Excerpt provided:
Indoor environments—particularly school classrooms—operate without a standardized method to establish and document baseline environmental conditions that influence airborne pathogen transmission.
Key variables such as:
Temperature
Humidity
Ventilation performance (air changes per hour)
Filtration effectiveness
Occupancy load
are either:
Measured inconsistently
Assumed based on system design
Or not recorded at all in a continuous, verifiable manner
As a result, there is no reliable way to determine whether a space is operating within conditions that reduce or increase airborne transmission risk.
Most current approaches rely on snapshot measurements or generalized assumptions about system performance.
This creates critical gaps:
No continuous record of environmental conditions over time
No documentation of how conditions fluctuate during occupancy
No verification that systems maintain performance under real-world use
Without a structured environmental record, baseline conditions remain undefined.
HVAC systems are typically evaluated based on:
Design specifications
Equipment capacity
Installation assumptions
However, there is no standardized method to verify:
Whether system output (BTU) translates into actual environmental conditions
Whether energy input (kW) is producing effective ventilation and filtration
Whether those conditions reduce airborne transmission risk
This creates a disconnect between system operation and actual environmental performance.
Interventions are often performed without a structured decision framework.
Adjustments are made based on experience or assumption
Invasive actions may occur without verified need
Outcomes are rarely measured or validated
There is no consistent process to determine:
When intervention is necessary
What type of intervention is appropriate
Whether the intervention produced measurable improvement
In high-density environments such as classrooms, occupancy is known and consistent.
However, current systems do not account for:
How many individuals are being served by the system
The relationship between system output and occupant exposure
The level of environmental protection delivered per person
This prevents evaluation of:
Individual exposure risk
Efficiency of environmental protection
Resource allocation effectiveness
The absence of a defined baseline, continuous environmental record, and verified outcome framework leads to:
Assumption-based system operation
Inconsistent environmental conditions
Unverified airborne transmission risk
Limited accountability for performance
This creates a structural gap in public health protection, where interventions are implemented without measurable confirmation of effectiveness.
Indoor air management currently operates without a standardized, evidence-based framework to define baseline conditions, guide intervention decisions, and verify outcomes.
As a result, airborne pathogen risk is managed through assumption rather than measurable, documented environmental performance.

Data segment:
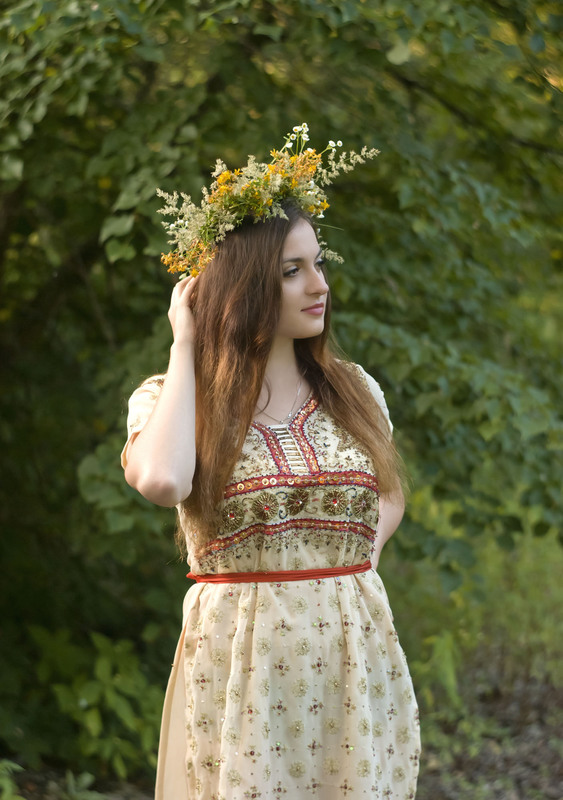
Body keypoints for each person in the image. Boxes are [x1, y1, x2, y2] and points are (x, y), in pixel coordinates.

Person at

Work order:
In the text on airborne transmission risk in classrooms, what three things are HVAC systems said to be typically evaluated on?

Exercise output:
Design specifications, equipment capacity, and installation assumptions.